Keypoint coordinate data:
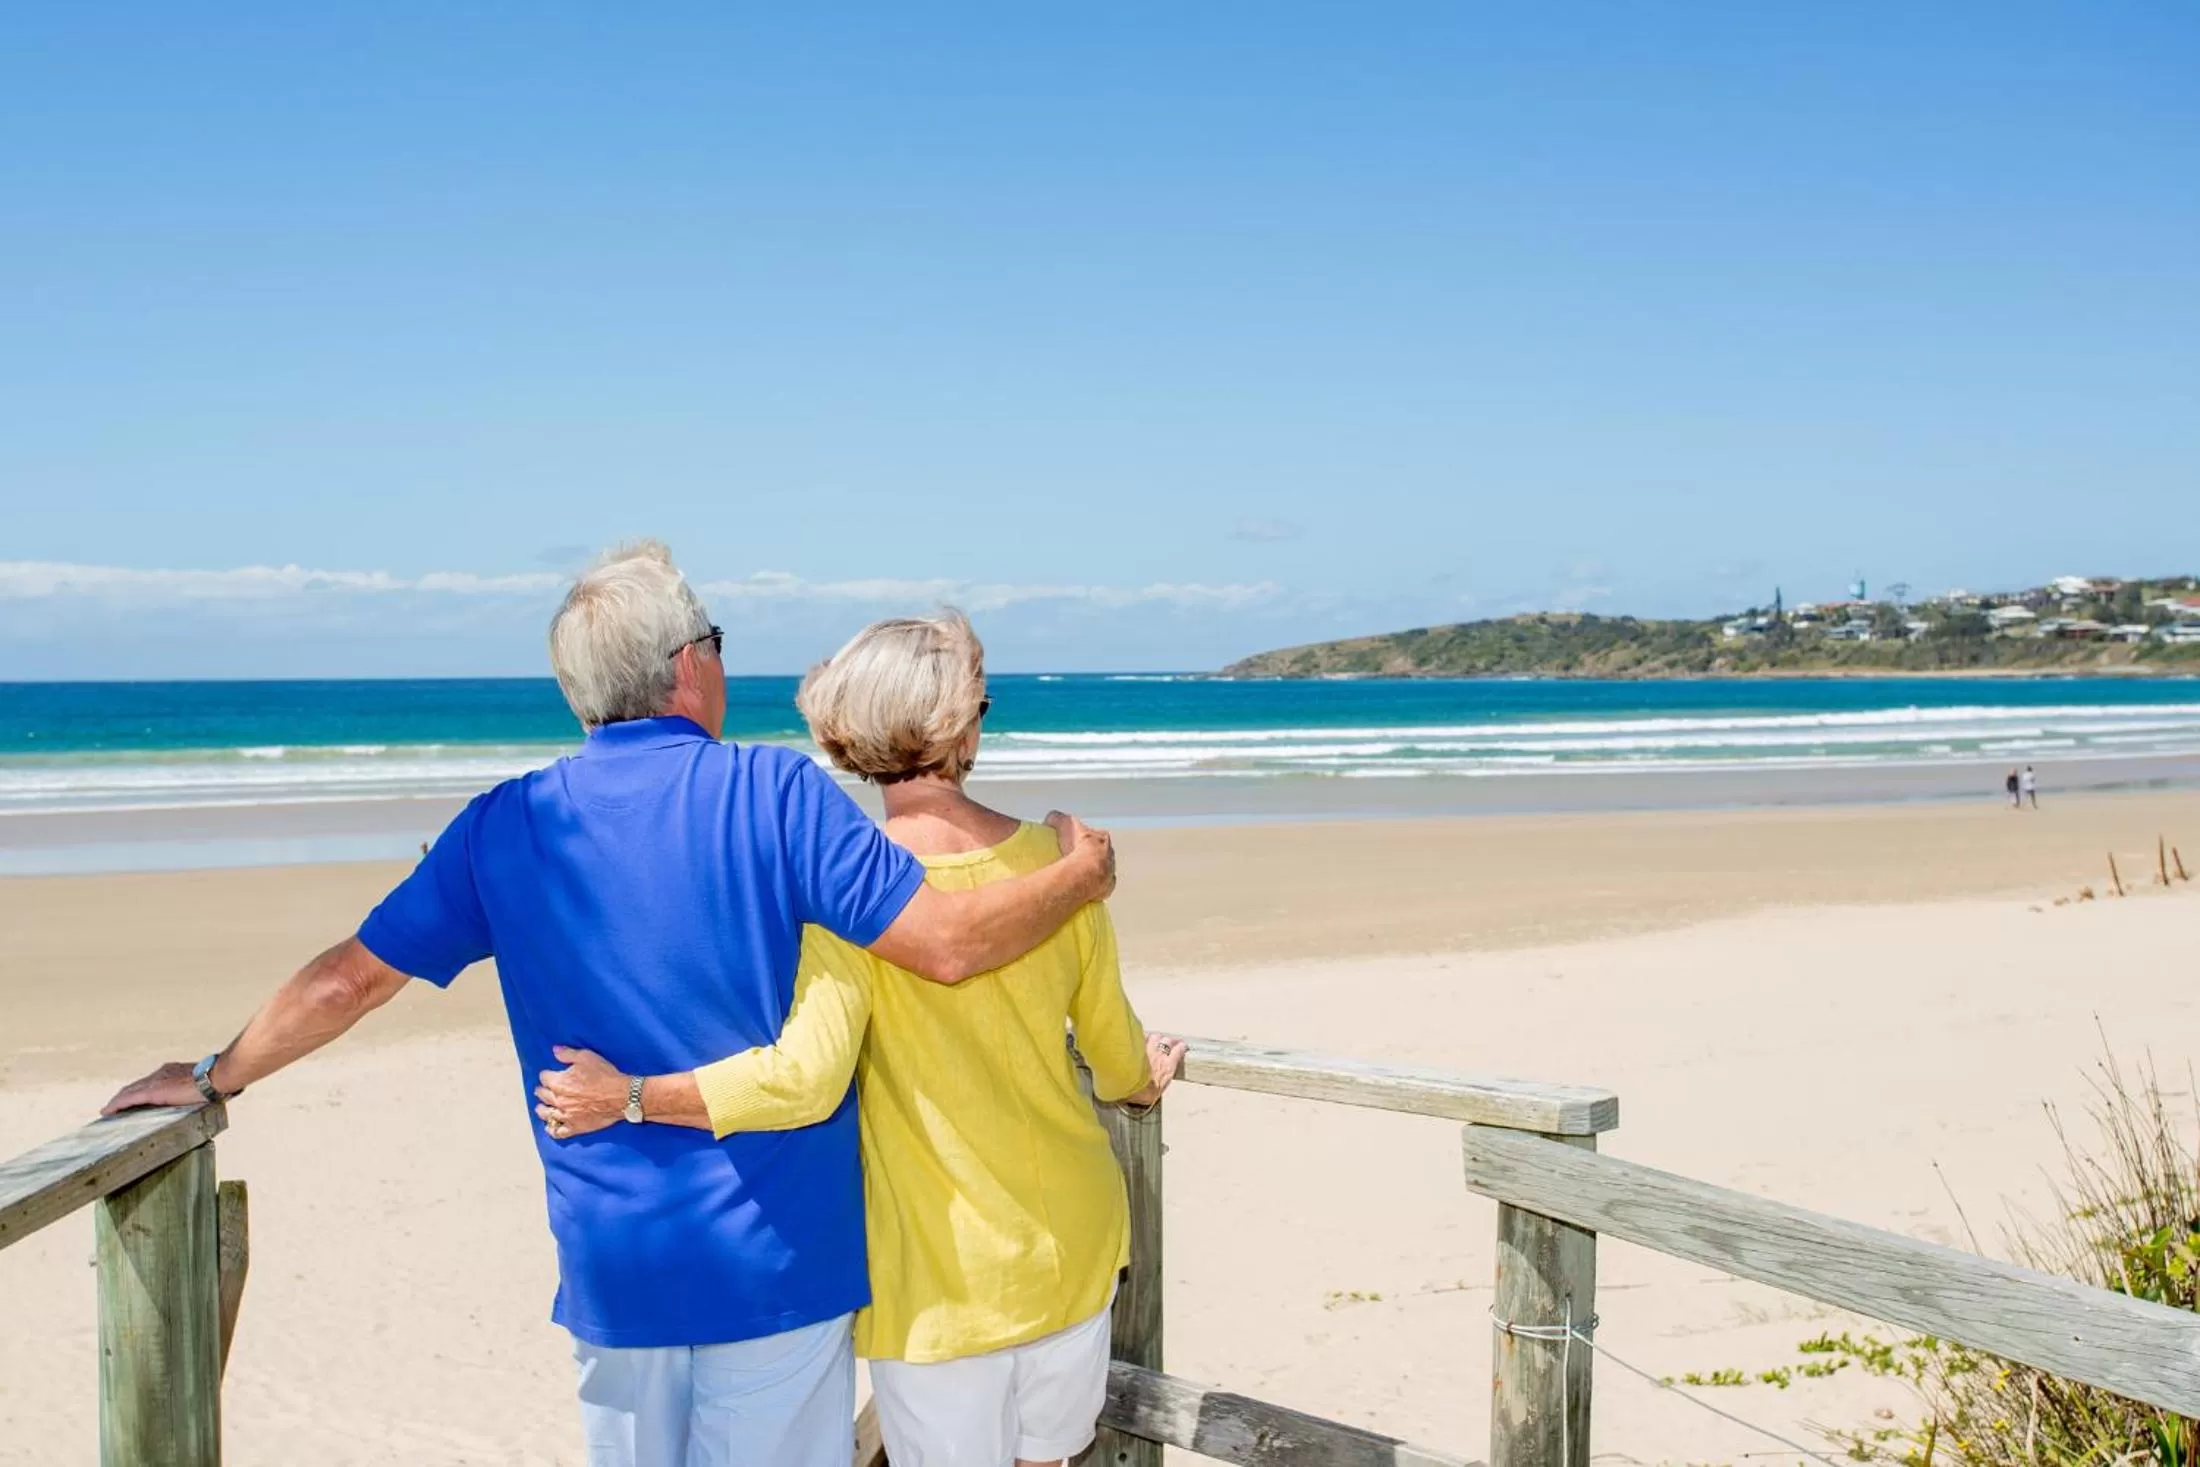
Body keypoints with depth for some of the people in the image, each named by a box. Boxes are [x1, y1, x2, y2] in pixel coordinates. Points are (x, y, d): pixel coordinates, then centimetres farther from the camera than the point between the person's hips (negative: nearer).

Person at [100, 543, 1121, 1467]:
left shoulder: (505, 828, -2)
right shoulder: (778, 794, -12)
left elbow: (348, 980, 4)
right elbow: (947, 943, -17)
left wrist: (214, 1078, 21)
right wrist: (1078, 879, 1)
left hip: (614, 1266, 3)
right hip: (779, 1254, -3)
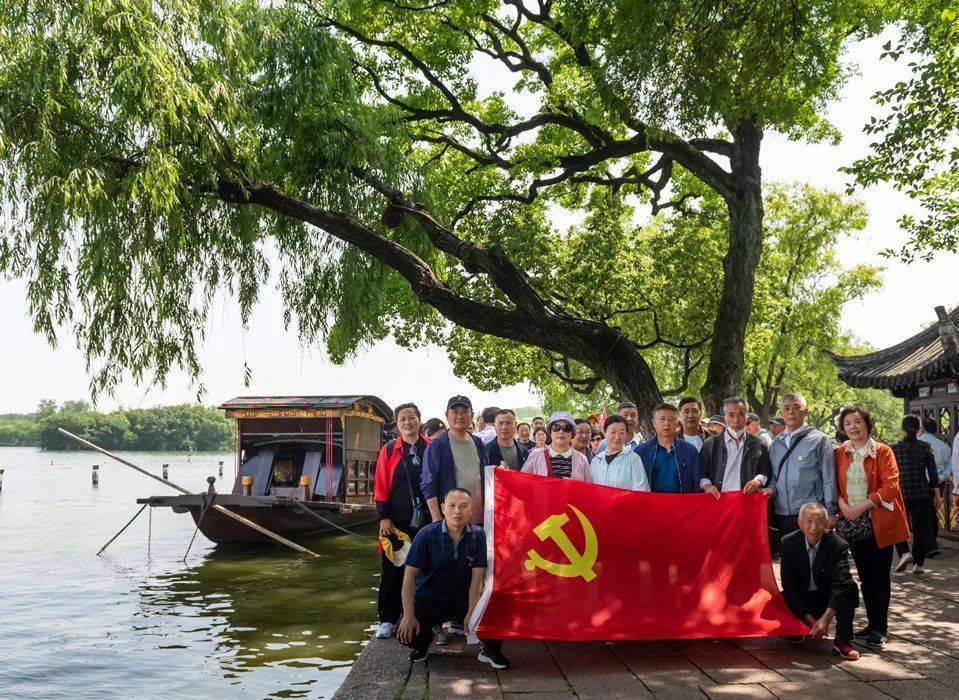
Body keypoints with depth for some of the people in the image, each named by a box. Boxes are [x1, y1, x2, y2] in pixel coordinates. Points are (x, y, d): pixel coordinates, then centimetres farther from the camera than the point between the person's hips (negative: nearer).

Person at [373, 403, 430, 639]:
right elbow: (380, 486, 0)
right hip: (396, 522, -1)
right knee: (392, 570, 4)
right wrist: (384, 517, -6)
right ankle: (387, 619, 13)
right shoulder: (389, 451, 1)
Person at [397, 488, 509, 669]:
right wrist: (409, 616, -19)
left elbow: (477, 577, -8)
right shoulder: (427, 534, -15)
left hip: (461, 599, 1)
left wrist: (471, 613, -17)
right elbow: (410, 575, -14)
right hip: (427, 599, -1)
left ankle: (489, 649, 4)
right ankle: (423, 641, 15)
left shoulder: (478, 535, -9)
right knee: (406, 634, -24)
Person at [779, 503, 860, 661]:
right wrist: (809, 619, -20)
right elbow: (788, 584, -13)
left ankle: (843, 641, -14)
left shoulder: (838, 545, -19)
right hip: (800, 599, 1)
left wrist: (826, 618, -42)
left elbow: (841, 583, -30)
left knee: (850, 587, -30)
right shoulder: (789, 543, -13)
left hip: (828, 597, -1)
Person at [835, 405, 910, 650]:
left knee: (880, 576, 1)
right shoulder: (840, 453, 7)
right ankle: (873, 624, 22)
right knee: (864, 575, 11)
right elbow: (834, 484, 7)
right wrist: (843, 505, -11)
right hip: (851, 520, 4)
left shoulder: (882, 451, -5)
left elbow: (890, 486, -13)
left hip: (879, 521, -4)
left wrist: (862, 507, -18)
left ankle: (880, 629, 8)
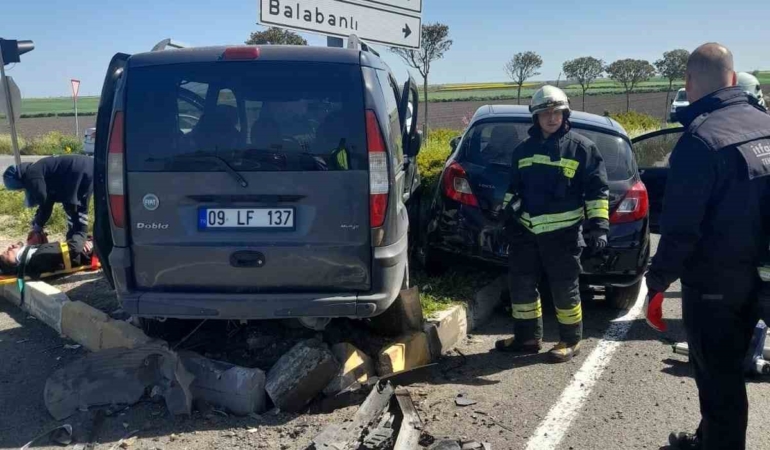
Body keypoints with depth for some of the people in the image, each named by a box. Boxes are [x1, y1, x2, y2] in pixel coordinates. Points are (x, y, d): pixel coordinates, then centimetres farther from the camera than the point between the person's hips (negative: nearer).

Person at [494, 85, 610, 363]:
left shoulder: (581, 148, -1)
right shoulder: (524, 150, 14)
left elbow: (597, 189, -3)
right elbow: (514, 187, 23)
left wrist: (599, 225, -11)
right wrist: (505, 214, 19)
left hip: (563, 232, -5)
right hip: (526, 230, 5)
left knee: (564, 288, 3)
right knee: (521, 285, 10)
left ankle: (571, 340, 20)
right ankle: (527, 337, 25)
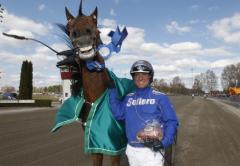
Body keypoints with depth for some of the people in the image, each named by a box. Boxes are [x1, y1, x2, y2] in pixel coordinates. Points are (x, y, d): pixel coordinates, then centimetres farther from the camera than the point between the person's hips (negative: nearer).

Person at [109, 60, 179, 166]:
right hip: (131, 150, 4)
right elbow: (118, 114, -5)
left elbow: (171, 121, -7)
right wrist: (112, 90, -3)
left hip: (152, 151, -4)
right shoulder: (128, 98, 8)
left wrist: (164, 142, -20)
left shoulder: (160, 98, -5)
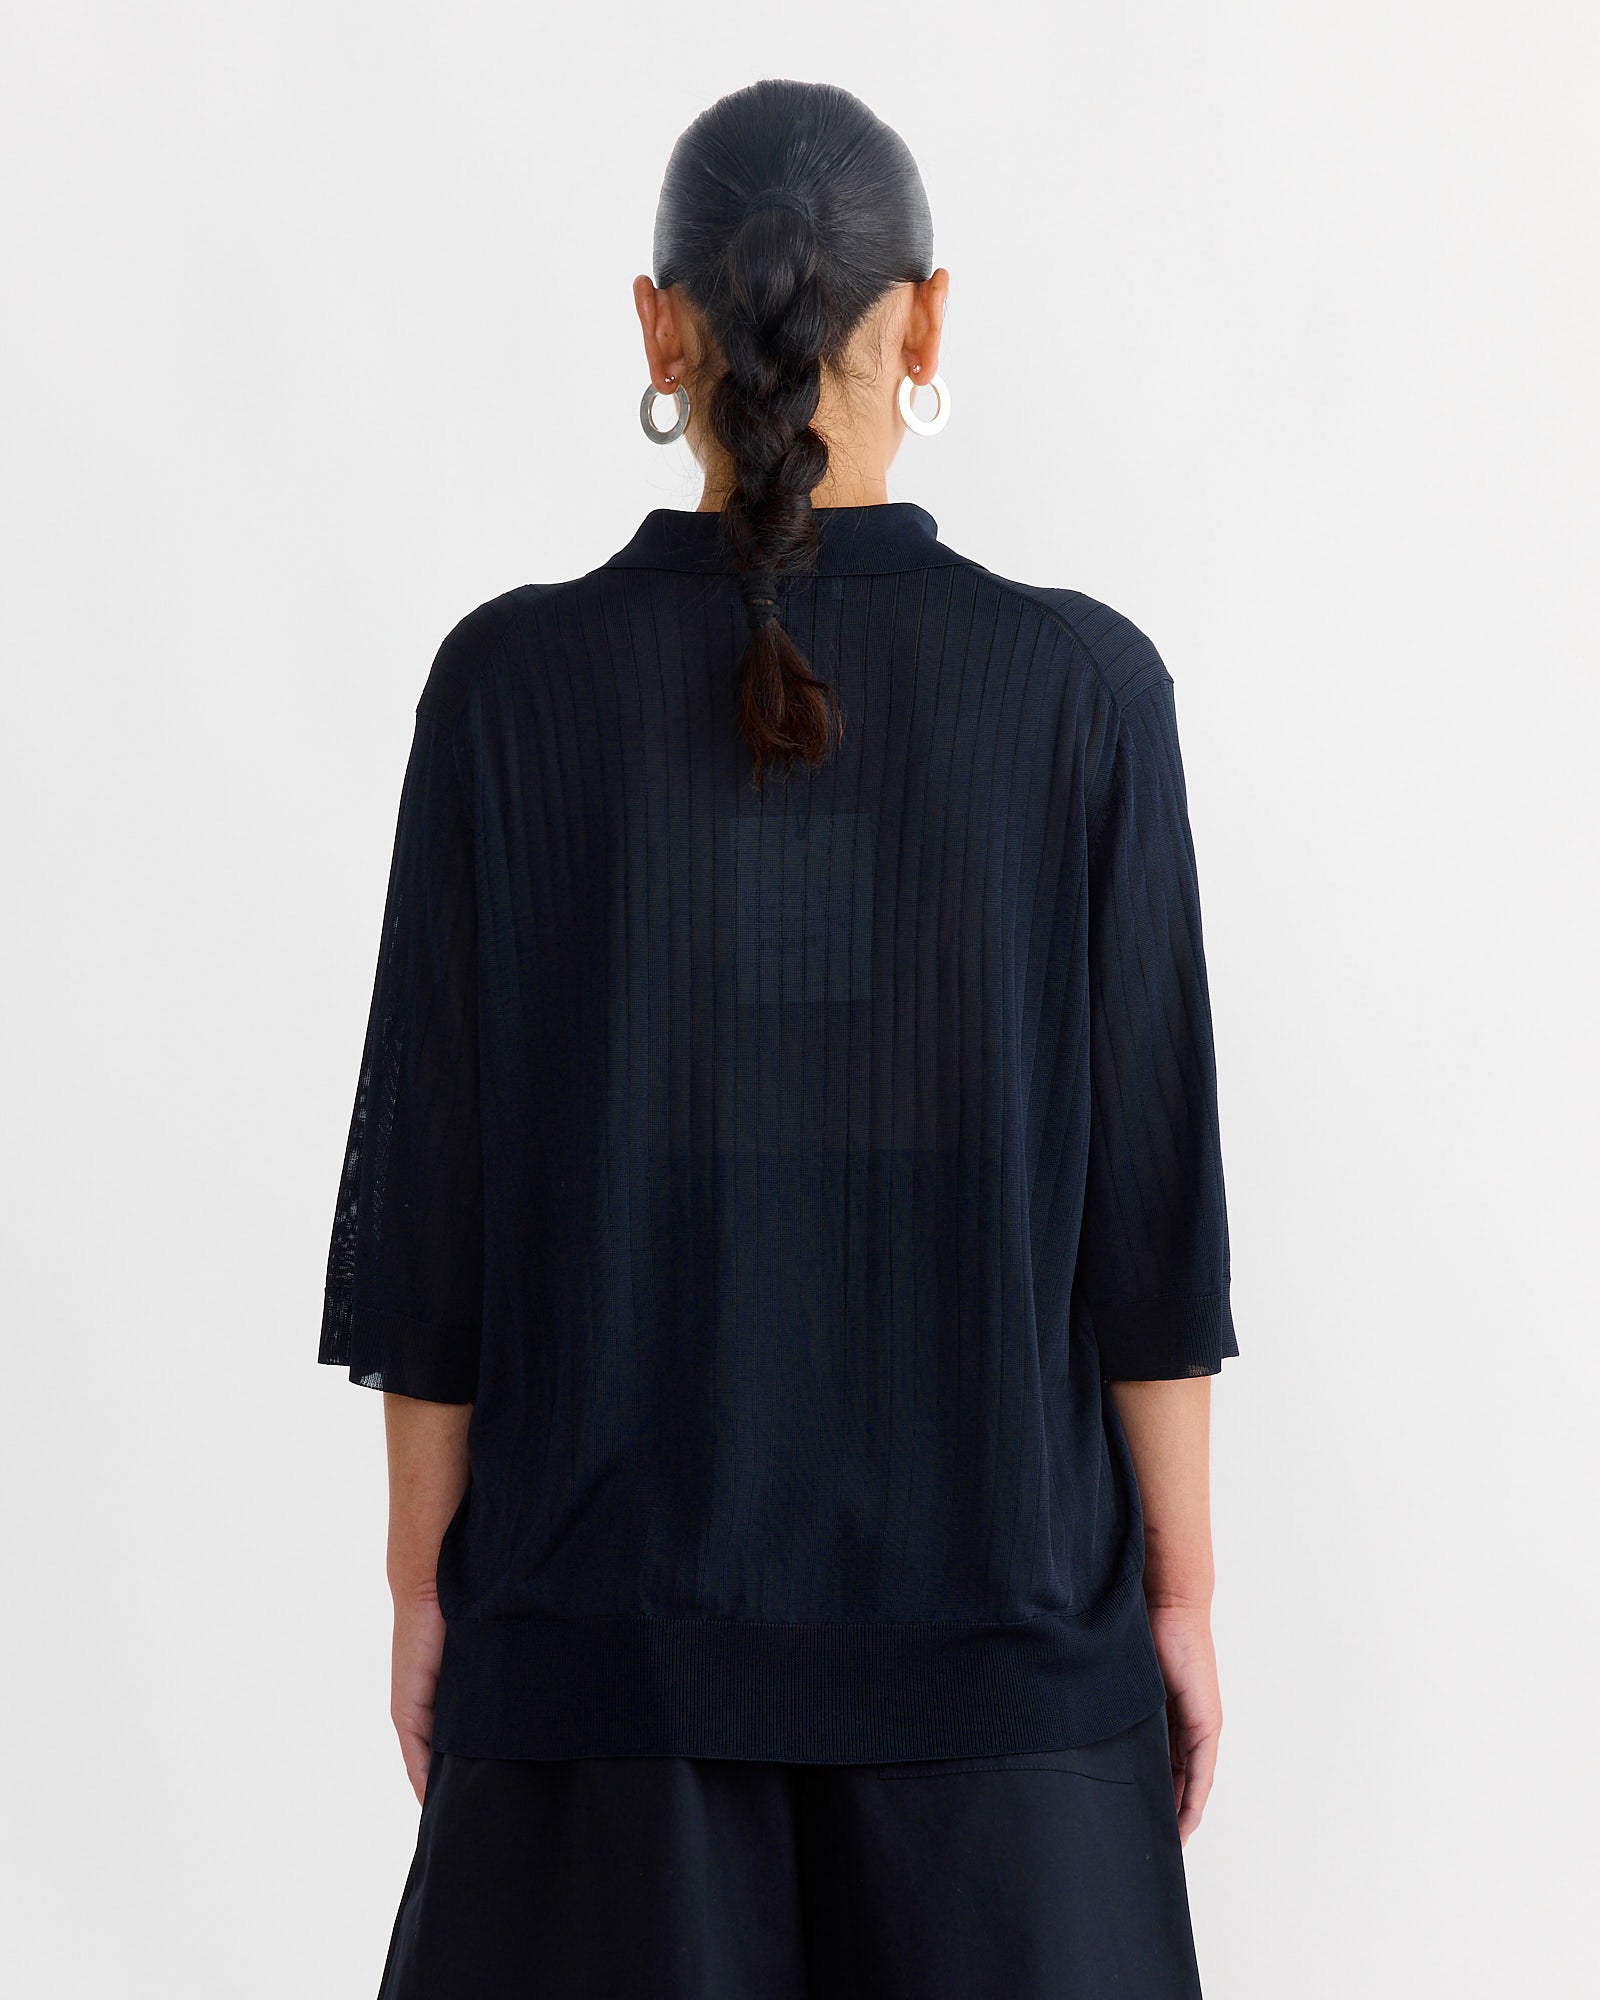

__EXERCISE INSTRUCTIONS__
Copy out every one of the lines above word for word, leaving out the pictures.

__RESPONSE AREA__
Body keypoints with depth for some of the people in the image, each named by a box. Boxes are [x1, y1, x2, y2] in pixel coordinates. Points are (x, y, d): pixel coordinates, then centimetres farther from the camera than the point between the person's hips (negative: nearer).

Person at [100, 543, 1121, 1467]:
left shoulder: (505, 828, -2)
right shoulder: (778, 794, -12)
left elbow: (348, 980, 4)
right elbow: (947, 943, -17)
left wrist: (214, 1078, 21)
right wrist: (1078, 879, 1)
left hip: (614, 1266, 3)
right hip: (779, 1254, -3)
Body keypoints with depth for some of the people in the image, each named by a box. Boxes are [x1, y1, x2, y2] in pixel coordinates. Points are (x, y, d): pixel coordinates, then centimetres farther from the camera than the point between the person's hips (negative: nearer).

Person at [373, 403, 430, 639]:
right elbow: (380, 486, 0)
right hip: (396, 522, -1)
right knee: (392, 570, 4)
right wrist: (384, 517, -6)
right ankle: (387, 619, 13)
right shoulder: (389, 451, 1)
Person at [397, 488, 509, 669]:
right wrist: (409, 616, -19)
left elbow: (477, 577, -8)
right shoulder: (427, 534, -15)
left hip: (461, 599, 1)
left wrist: (471, 613, -17)
right elbow: (410, 575, -14)
right hip: (427, 599, -1)
left ankle: (489, 649, 4)
right ankle: (423, 641, 15)
left shoulder: (478, 535, -9)
right knee: (406, 634, -24)
Person at [779, 503, 860, 661]:
right wrist: (809, 619, -20)
right elbow: (788, 584, -13)
left ankle: (843, 641, -14)
left shoulder: (838, 545, -19)
right hip: (800, 599, 1)
left wrist: (826, 618, -42)
left elbow: (841, 583, -30)
left knee: (850, 587, -30)
right shoulder: (789, 543, -13)
left hip: (828, 597, -1)
Person at [835, 405, 910, 650]:
left knee: (880, 576, 1)
right shoulder: (840, 453, 7)
right ankle: (873, 624, 22)
right knee: (864, 575, 11)
right elbow: (834, 484, 7)
right wrist: (843, 505, -11)
right hip: (851, 520, 4)
left shoulder: (882, 451, -5)
left elbow: (890, 486, -13)
left hip: (879, 521, -4)
left wrist: (862, 507, -18)
left ankle: (880, 629, 8)
Body keypoints with depth for some of the people in the image, each named by a box. Boxes are [x1, y1, x2, y2] in pixel coordinates. Points are (x, y, d): pixel coordinates, then centimetres farther from the camera than the point between the person's hips (negative: nearer).

Person at [494, 85, 610, 363]:
left shoulder: (581, 148, -1)
right shoulder: (524, 150, 14)
left elbow: (597, 189, -3)
right elbow: (514, 187, 23)
left wrist: (599, 225, -11)
right wrist: (505, 214, 19)
left hip: (563, 232, -5)
right hip: (526, 230, 5)
left knee: (564, 288, 3)
right knee: (521, 285, 10)
left ankle: (571, 340, 20)
right ankle: (527, 337, 25)
Body keypoints with depth for some of the people in the image, each named by a box. Boxes are [x1, y1, x2, y2] in pixel coordinates. Points are (x, y, d): pixel coordinates, then centimetres farther from the camera than the point between the person's hips (negative: nearer).

Person at [109, 60, 179, 166]:
right hip: (131, 150, 4)
right elbow: (118, 114, -5)
left elbow: (171, 121, -7)
right wrist: (112, 90, -3)
left hip: (152, 151, -4)
right shoulder: (128, 98, 8)
left wrist: (164, 142, -20)
left shoulder: (160, 98, -5)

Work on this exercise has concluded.